[Extracted data entries]
== Segment start ==
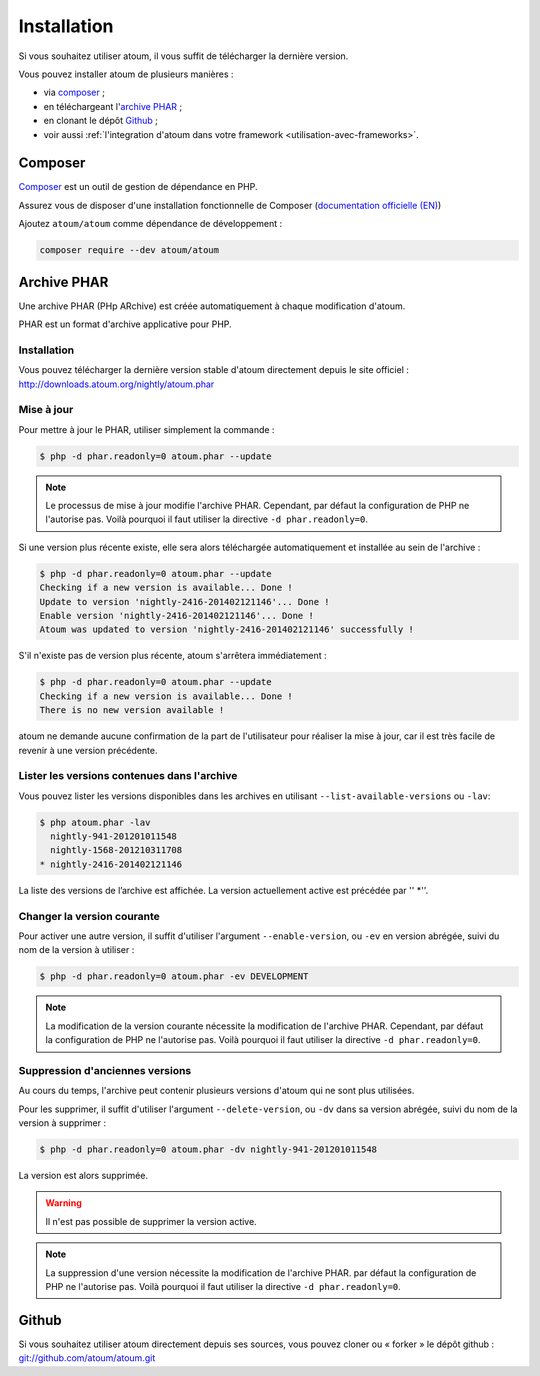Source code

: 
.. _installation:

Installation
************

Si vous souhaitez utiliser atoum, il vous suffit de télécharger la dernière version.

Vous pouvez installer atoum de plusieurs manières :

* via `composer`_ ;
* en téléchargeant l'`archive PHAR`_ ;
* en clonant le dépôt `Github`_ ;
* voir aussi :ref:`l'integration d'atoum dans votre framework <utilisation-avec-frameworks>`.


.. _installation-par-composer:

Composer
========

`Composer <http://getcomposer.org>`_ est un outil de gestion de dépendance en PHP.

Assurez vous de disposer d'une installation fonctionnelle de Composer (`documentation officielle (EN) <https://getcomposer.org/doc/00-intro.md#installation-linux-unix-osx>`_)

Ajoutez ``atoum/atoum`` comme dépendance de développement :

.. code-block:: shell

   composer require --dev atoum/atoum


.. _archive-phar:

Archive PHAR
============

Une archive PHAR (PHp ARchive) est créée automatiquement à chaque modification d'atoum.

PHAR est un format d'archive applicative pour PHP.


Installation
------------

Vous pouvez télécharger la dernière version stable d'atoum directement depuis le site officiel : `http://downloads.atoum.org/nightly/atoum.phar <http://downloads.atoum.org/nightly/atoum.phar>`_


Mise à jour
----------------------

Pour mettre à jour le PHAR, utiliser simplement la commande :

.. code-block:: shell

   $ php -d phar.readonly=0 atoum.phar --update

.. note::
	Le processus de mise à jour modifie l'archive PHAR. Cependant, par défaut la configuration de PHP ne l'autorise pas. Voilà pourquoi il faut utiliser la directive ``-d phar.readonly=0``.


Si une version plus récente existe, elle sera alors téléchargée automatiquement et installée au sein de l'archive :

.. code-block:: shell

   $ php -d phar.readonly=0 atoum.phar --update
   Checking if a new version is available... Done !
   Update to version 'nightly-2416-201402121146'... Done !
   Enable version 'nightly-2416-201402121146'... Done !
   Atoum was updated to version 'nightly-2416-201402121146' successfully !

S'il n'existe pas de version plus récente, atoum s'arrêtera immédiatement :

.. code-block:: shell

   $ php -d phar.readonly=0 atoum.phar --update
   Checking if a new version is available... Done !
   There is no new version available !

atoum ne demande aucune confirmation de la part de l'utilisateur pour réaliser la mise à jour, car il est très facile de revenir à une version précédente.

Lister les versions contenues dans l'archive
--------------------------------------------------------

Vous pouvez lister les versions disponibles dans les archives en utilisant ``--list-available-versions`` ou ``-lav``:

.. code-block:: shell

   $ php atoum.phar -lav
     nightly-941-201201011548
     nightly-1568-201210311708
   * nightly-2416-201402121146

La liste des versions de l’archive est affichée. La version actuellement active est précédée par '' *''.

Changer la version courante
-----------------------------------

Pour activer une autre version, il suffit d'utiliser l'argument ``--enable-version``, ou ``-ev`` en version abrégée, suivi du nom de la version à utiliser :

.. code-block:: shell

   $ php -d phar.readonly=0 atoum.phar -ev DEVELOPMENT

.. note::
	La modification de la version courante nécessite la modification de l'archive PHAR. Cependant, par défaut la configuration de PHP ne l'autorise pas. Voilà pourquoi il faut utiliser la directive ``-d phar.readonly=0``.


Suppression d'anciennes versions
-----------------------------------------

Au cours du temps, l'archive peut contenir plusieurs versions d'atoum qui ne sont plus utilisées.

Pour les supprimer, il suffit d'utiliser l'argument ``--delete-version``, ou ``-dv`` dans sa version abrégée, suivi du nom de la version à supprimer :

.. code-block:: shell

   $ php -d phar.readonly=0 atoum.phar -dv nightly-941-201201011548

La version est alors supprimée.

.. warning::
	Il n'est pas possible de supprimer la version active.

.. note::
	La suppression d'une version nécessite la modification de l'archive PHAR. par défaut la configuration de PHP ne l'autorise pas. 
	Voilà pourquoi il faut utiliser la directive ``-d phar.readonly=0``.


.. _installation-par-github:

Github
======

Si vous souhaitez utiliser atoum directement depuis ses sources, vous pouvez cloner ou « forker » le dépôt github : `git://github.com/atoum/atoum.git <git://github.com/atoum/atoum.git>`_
== Segment end ==
**Exercise objective**
Would you please print out all the records above exactly, minus any pictures?

**Written answer**
Source code

: 
.. _installation:

Installation
************

Si vous souhaitez utiliser atoum, il vous suffit de télécharger la dernière version.

Vous pouvez installer atoum de plusieurs manières :

* via `composer`_ ;
* en téléchargeant l'`archive PHAR`_ ;
* en clonant le dépôt `Github`_ ;
* voir aussi :ref:`l'integration d'atoum dans votre framework <utilisation-avec-frameworks>`.


.. _installation-par-composer:

Composer
========

`Composer <http://getcomposer.org>`_ est un outil de gestion de dépendance en PHP.

Assurez vous de disposer d'une installation fonctionnelle de Composer (`documentation officielle (EN) <https://getcomposer.org/doc/00-intro.md#installation-linux-unix-osx>`_)

Ajoutez ``atoum/atoum`` comme dépendance de développement :

.. code-block:: shell

   composer require --dev atoum/atoum


.. _archive-phar:

Archive PHAR
============

Une archive PHAR (PHp ARchive) est créée automatiquement à chaque modification d'atoum.

PHAR est un format d'archive applicative pour PHP.


Installation
------------

Vous pouvez télécharger la dernière version stable d'atoum directement depuis le site officiel : `http://downloads.atoum.org/nightly/atoum.phar <http://downloads.atoum.org/nightly/atoum.phar>`_


Mise à jour
----------------------

Pour mettre à jour le PHAR, utiliser simplement la commande :

.. code-block:: shell

   $ php -d phar.readonly=0 atoum.phar --update

.. note::
	Le processus de mise à jour modifie l'archive PHAR. Cependant, par défaut la configuration de PHP ne l'autorise pas. Voilà pourquoi il faut utiliser la directive ``-d phar.readonly=0``.


Si une version plus récente existe, elle sera alors téléchargée automatiquement et installée au sein de l'archive :

.. code-block:: shell

   $ php -d phar.readonly=0 atoum.phar --update
   Checking if a new version is available... Done !
   Update to version 'nightly-2416-201402121146'... Done !
   Enable version 'nightly-2416-201402121146'... Done !
   Atoum was updated to version 'nightly-2416-201402121146' successfully !

S'il n'existe pas de version plus récente, atoum s'arrêtera immédiatement :

.. code-block:: shell

   $ php -d phar.readonly=0 atoum.phar --update
   Checking if a new version is available... Done !
   There is no new version available !

atoum ne demande aucune confirmation de la part de l'utilisateur pour réaliser la mise à jour, car il est très facile de revenir à une version précédente.

Lister les versions contenues dans l'archive
--------------------------------------------------------

Vous pouvez lister les versions disponibles dans les archives en utilisant ``--list-available-versions`` ou ``-lav``:

.. code-block:: shell

   $ php atoum.phar -lav
     nightly-941-201201011548
     nightly-1568-201210311708
   * nightly-2416-201402121146

La liste des versions de l’archive est affichée. La version actuellement active est précédée par '' *''.

Changer la version courante
-----------------------------------

Pour activer une autre version, il suffit d'utiliser l'argument ``--enable-version``, ou ``-ev`` en version abrégée, suivi du nom de la version à utiliser :

.. code-block:: shell

   $ php -d phar.readonly=0 atoum.phar -ev DEVELOPMENT

.. note::
	La modification de la version courante nécessite la modification de l'archive PHAR. Cependant, par défaut la configuration de PHP ne l'autorise pas. Voilà pourquoi il faut utiliser la directive ``-d phar.readonly=0``.


Suppression d'anciennes versions
-----------------------------------------

Au cours du temps, l'archive peut contenir plusieurs versions d'atoum qui ne sont plus utilisées.

Pour les supprimer, il suffit d'utiliser l'argument ``--delete-version``, ou ``-dv`` dans sa version abrégée, suivi du nom de la version à supprimer :

.. code-block:: shell

   $ php -d phar.readonly=0 atoum.phar -dv nightly-941-201201011548

La version est alors supprimée.

.. warning::
	Il n'est pas possible de supprimer la version active.

.. note::
	La suppression d'une version nécessite la modification de l'archive PHAR. par défaut la configuration de PHP ne l'autorise pas. 
	Voilà pourquoi il faut utiliser la directive ``-d phar.readonly=0``.


.. _installation-par-github:

Github
======

Si vous souhaitez utiliser atoum directement depuis ses sources, vous pouvez cloner ou « forker » le dépôt github : `git://github.com/atoum/atoum.git <git://github.com/atoum/atoum.git>`_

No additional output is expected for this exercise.